Abstract:We present a comprehensive framework for studying and leveraging morphological symmetries in robotic systems. These are intrinsic properties of the robot's morphology, frequently observed in animal biology and robotics, which stem from the replication of kinematic structures and the symmetrical distribution of mass. We illustrate how these symmetries extend to the robot's state space and both proprioceptive and exteroceptive sensor measurements, resulting in the equivariance of the robot's equations of motion and optimal control policies. Thus, we recognize morphological symmetries as a relevant and previously unexplored physics-informed geometric prior, with significant implications for both data-driven and analytical methods used in modeling, control, estimation and design in robotics.
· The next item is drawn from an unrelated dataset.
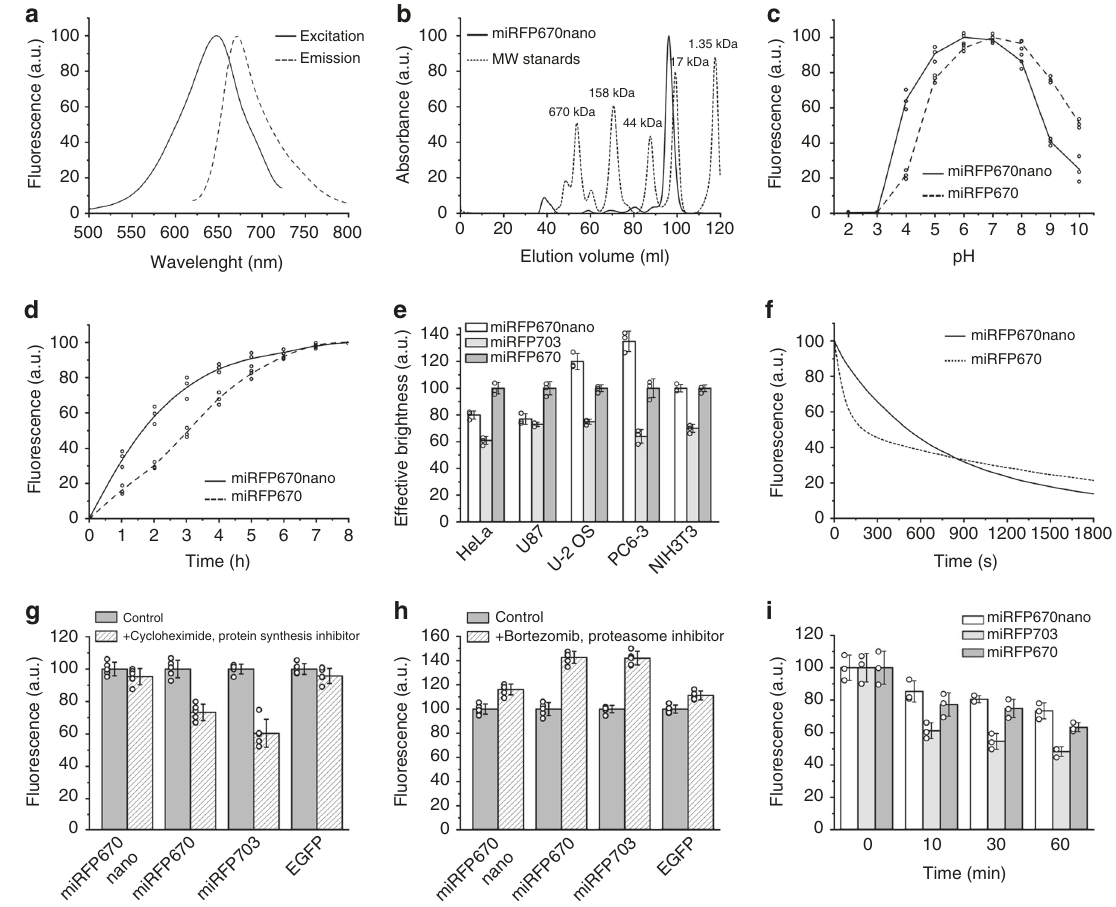
Fig. 2 Characterization of miRFP670nano. a Fluorescence excitation and emission spectra of miRFP670nano. b Size-exclusion chromatography of miRFP670nano at concentration 10mgml − 1 and indicated molecular weight standards. miRFP670nano with polyhistidine tag and linker runs as a monomer with the apparent molecular weight of 18.8 kDa. c pH dependencies of NIR fl uorescence for miRFP670nano and miRFP670. d Kinetics of miRFP670nano and miRFP670 maturation. Time “ 0 ” corresponds to the beginning of the 1-h-long pulse-chase induction of the protein expression in bacteria. e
For data-driven methods, we demonstrate that morphological symmetries can enhance the sample efficiency and generalization of machine learning models through data augmentation, or by applying equivariant/invariant constraints on the model's architecture. In the context of analytical methods, we employ abstract harmonic analysis to decompose the robot's dynamics into a superposition of lower-dimensional, independent dynamics. We substantiate our claims with both synthetic and real-world experiments conducted on bipedal and quadrupedal robots. Lastly, we introduce the repository MorphoSymm to facilitate the practical use of the theory and applications outlined in this work.